Cricket whites, also known as “flannels”, became customary in the 1800s, around the time when cricket was established as the national sport. White clothing was readily available at the time, and playing in white is functional in the summer (even in England) as it reflects the heat. White also acts as a stark contrast to the bright red ball. However, cricket fans will know that vibrant kits are far more commonplace in today’s leagues. In fact, First Class and Test Cricket are the only professional fixtures that still play in traditional whites. Since the 1980s, one-day international games have been played in colourful jerseys and the T20 leagues wear similarly vibrant kits.

As for spectators outside of the VIP areas, the mood is surprisingly relaxed. A cricket match tends to be an all-day event, so comfortable and practical clothing, with a sensible hat and lots of factor 50, is a no- brainer. The aforementioned Pavilion at Lord’s upholds the strictest dress code, where men are required to wear a jacket or blazer and collared shirt with a tie or cravat, and only members are permitted to wear the official “egg and bacon” club stripe. If you’re lucky enough to be invited to the Pavilion this summer, invest in Thomas Pink’s Pale Blue & White Classic Fit Formal Double Cuff Prince of Wales Check Shirt or a Pale Pink Slim Fit Formal Plain Poplin Shirt. Both would look rather fetching with our Navy Blue Four Dot Floral Motif Silk Tie or the Navy Blue & Orange Petersham Striped Silk Tie, which gives the air of the prestigious club’s signature stripes.

Of course, if you’re planning to go to any of the T20 games this year then you will have the unenviable task of travelling to the Caribbean or the United States, where all 41 fixtures are being held. Maybe leave the tie at home and pack a trusty linen or linen-cotton blend shirt (try our new Sky Blue Smart Casual Grandad Collar Cotton Linen Slub Shirt) and a bucket hat.
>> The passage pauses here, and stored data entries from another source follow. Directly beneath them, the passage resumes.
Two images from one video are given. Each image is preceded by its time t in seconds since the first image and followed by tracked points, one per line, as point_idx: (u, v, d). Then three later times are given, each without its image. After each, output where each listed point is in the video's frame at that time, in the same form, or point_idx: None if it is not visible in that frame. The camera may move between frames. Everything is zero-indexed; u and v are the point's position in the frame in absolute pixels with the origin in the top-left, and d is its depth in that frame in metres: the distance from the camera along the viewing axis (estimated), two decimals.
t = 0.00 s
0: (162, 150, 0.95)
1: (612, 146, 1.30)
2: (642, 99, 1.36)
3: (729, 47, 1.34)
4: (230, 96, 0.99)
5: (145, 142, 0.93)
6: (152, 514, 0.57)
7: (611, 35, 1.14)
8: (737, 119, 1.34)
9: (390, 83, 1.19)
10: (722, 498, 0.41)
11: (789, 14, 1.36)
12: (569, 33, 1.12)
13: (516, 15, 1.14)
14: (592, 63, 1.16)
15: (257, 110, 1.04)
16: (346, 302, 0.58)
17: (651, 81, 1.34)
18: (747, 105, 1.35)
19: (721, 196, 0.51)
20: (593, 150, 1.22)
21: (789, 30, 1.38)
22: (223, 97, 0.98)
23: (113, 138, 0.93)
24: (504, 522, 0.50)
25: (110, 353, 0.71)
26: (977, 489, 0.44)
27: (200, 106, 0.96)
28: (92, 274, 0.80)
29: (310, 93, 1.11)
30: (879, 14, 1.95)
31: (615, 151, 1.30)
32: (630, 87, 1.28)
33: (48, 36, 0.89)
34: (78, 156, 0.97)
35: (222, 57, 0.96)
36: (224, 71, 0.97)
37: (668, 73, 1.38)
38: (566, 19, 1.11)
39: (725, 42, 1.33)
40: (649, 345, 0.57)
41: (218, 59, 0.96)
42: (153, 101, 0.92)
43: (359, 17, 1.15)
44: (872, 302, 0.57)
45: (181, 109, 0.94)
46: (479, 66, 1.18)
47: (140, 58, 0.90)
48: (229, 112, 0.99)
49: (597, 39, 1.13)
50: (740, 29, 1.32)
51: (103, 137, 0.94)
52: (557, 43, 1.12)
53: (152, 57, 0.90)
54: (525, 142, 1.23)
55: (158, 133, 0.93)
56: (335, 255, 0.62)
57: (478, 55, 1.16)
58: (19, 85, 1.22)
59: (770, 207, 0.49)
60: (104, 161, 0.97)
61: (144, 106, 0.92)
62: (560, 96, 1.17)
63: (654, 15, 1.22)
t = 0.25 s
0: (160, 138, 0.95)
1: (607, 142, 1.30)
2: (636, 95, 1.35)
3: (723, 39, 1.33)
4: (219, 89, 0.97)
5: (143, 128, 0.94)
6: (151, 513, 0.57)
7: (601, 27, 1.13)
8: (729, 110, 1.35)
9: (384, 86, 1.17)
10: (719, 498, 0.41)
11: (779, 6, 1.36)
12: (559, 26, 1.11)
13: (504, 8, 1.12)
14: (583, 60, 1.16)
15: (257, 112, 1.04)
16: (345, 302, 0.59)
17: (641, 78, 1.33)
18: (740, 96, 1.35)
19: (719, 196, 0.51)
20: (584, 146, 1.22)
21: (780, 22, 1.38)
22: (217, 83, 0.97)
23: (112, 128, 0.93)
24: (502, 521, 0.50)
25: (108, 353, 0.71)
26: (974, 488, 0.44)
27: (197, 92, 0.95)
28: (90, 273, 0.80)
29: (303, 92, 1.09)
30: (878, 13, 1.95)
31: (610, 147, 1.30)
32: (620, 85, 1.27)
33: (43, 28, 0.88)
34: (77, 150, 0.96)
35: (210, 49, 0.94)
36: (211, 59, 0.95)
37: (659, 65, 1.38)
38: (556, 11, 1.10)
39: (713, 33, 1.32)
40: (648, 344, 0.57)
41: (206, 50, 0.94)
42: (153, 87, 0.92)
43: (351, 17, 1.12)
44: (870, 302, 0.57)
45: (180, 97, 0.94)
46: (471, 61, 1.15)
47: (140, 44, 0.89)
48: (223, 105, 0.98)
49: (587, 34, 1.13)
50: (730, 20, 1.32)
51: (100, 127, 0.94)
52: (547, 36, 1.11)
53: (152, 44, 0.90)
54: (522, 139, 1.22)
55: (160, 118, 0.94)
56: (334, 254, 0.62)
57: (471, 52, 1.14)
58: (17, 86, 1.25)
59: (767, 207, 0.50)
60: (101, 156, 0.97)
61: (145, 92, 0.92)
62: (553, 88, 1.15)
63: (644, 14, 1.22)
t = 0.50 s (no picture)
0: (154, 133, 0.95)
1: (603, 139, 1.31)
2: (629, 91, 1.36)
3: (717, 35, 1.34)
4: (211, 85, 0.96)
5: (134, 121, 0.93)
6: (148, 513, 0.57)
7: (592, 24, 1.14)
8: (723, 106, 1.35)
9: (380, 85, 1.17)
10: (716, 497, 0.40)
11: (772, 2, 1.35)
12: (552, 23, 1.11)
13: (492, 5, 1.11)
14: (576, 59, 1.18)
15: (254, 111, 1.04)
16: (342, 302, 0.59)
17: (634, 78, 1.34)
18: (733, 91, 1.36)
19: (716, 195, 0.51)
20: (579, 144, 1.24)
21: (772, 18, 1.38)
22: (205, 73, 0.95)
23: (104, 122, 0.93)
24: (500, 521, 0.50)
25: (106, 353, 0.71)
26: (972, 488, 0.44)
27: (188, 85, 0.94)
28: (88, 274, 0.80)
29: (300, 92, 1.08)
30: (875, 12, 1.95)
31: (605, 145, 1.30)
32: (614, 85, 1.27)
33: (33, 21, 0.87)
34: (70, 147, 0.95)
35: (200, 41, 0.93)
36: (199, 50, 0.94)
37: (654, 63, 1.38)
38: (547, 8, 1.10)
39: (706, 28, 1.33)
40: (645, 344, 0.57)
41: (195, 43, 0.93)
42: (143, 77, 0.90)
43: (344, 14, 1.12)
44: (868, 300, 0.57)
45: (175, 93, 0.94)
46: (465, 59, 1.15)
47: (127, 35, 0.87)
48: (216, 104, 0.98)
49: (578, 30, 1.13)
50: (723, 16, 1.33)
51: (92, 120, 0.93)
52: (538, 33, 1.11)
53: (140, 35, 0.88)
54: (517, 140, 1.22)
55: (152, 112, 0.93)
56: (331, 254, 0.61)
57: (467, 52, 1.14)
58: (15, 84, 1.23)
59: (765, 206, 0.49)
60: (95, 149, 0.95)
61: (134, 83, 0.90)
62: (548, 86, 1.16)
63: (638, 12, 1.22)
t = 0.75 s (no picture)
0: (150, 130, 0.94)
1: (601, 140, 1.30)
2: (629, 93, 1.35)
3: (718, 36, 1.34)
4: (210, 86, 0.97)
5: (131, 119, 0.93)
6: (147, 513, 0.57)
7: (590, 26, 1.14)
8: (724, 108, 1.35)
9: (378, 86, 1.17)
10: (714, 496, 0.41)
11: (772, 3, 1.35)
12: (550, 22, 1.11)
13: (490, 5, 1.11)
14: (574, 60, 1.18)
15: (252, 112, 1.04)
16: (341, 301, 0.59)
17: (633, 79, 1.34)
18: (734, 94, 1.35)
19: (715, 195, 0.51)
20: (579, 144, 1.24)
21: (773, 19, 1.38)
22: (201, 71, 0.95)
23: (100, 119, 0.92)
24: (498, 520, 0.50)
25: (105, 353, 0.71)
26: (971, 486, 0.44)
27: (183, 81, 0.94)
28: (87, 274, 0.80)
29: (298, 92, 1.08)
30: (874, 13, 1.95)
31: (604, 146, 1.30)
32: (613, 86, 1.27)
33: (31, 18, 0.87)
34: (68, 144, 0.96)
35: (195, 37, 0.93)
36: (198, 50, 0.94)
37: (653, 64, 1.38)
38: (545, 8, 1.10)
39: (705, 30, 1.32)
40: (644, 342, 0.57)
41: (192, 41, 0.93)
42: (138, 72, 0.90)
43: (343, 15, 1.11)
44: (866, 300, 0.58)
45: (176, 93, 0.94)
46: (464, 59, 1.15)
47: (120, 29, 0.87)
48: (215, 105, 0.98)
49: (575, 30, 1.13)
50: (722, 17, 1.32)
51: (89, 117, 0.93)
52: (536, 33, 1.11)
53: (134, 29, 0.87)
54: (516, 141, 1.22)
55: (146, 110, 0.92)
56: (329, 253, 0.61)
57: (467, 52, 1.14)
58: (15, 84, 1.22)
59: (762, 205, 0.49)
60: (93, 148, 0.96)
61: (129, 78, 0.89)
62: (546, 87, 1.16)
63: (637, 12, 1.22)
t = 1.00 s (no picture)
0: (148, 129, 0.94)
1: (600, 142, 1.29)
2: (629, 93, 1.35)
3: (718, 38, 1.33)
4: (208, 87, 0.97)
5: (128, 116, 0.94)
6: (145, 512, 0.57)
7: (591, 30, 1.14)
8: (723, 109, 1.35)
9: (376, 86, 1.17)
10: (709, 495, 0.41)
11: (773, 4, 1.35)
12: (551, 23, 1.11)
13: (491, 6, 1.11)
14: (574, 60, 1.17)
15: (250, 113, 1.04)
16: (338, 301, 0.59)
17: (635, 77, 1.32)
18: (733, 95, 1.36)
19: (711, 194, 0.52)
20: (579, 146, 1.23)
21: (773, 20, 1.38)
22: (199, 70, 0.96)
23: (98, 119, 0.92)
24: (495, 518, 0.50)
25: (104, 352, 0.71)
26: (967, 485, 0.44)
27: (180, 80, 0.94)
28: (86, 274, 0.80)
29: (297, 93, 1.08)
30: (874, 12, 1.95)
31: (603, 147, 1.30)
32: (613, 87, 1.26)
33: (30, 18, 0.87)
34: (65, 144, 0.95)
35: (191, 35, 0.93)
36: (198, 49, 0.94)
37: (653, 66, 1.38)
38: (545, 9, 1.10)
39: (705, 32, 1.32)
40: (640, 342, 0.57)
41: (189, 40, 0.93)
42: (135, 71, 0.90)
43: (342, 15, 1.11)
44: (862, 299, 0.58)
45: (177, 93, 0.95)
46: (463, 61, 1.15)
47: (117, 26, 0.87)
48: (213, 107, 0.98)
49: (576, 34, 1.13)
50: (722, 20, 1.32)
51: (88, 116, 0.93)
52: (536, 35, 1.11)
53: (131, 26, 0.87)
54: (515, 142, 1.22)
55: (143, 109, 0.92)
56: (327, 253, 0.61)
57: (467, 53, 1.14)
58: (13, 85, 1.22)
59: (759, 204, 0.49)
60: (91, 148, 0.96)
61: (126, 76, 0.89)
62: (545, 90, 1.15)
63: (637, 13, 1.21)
If you’re staying in the UK this summer, the good news is that you can get your county cricket fix at the upcoming T20 Blast (30 May-14 September) at venues across the country, and The Hundred returns in late July. This fast-paced competition was originally introduced in 2021, although the idea for a simple 100-ball format was floated around in 2017. The Hundred aims to attract a completely new audience of all ages and backgrounds to the game, with a mix of high-octane action and live entertainment. The dazzling pyrotechnics and performances may have some cricket purists choking on their cucumber sandwiches, but the egalitarian concept of The Hundred brings the game back to its humble origins, where etiquette and attire weren’t nearly as important as having a jolly good time.